Children of Immigration
In the twenty-first century, immigration is the human face of globalization: the sounds, colors, and scents of a miniaturized, interconnected, and fragile world. According to the United Nations, in 2017 there were approximately 258 million international migrants, upward of 760 million internal migrants and millions more kith and kin left behind. The largest international corridors of human migration today are in Asia, Europe, and the Americas. Mass migration is generating a deep demographic transformation—giving rise to the children of immigrants as the fastest growing sector of the child and youth population in a number of high and middle-income countries across the world. The US — a country where immigration is at once history and destiny is a case in point: over 25 percent of children under the age of 18, a total of 18.7 million children, have an immigrant parent. Furthermore, a quarter of children in countries associated with the Organization for Economic Cooperation and Development (OECD) come from immigrant homes. In Amsterdam, Rotterdam and The Hague, two-thirds of the children biking to school this morning are the children of immigrants and refugees. In Berlin the number is approximately 40 percent.
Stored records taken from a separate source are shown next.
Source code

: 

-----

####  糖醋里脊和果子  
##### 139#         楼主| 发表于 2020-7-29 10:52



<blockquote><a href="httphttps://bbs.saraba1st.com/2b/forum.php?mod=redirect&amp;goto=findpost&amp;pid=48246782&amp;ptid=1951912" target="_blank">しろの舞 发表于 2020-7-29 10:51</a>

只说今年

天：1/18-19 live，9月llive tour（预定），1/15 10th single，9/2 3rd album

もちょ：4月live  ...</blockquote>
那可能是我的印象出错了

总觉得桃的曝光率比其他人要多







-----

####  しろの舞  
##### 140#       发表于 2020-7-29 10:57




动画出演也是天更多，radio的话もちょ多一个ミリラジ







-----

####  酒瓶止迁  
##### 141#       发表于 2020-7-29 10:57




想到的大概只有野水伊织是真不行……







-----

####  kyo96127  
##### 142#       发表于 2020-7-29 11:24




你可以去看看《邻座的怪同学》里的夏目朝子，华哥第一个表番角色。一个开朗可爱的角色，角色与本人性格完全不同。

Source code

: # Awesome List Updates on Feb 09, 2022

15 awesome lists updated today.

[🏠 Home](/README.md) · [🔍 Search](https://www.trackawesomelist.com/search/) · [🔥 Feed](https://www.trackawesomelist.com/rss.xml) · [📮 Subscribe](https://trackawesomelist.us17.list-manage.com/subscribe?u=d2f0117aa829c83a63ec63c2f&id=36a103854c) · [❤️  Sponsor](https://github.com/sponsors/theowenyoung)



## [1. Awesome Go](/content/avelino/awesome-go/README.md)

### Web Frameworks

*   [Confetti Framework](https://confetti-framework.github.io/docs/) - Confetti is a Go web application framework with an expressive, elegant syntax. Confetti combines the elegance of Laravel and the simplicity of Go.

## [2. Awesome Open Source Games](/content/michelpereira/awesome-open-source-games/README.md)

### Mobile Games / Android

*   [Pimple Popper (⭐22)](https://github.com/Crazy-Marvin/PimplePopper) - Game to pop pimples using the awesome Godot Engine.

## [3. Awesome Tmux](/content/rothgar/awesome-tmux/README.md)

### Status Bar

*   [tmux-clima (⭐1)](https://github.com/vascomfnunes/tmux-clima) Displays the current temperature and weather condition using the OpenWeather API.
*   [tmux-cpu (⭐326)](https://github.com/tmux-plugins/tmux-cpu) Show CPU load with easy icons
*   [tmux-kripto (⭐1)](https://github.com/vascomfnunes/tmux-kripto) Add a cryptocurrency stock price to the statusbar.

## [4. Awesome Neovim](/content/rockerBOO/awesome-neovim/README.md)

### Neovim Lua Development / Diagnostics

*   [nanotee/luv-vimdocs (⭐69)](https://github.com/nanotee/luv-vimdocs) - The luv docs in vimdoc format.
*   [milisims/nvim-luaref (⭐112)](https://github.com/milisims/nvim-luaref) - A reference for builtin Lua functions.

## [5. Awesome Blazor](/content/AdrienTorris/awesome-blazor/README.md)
In NYC half the children in school come from immigrant homes. In California, over half of children who will walk through the classroom door tomorrow live in immigrant headed households.
If the 20th century was the century of mass migrations, the twenty-first century will be the century of the children of immigrants — their schooling, their identities, their job prospects, their citizenship and well-being.
In this presentation, first, I will review the most recent data on major global migratory flows. Second, I turn to the data specifically pertinent to children and youth and their transitions to new societies. Third, I will offer some reflections on mass migration’s opportunities and challenges to the defining institutions of our society with a focus on schools.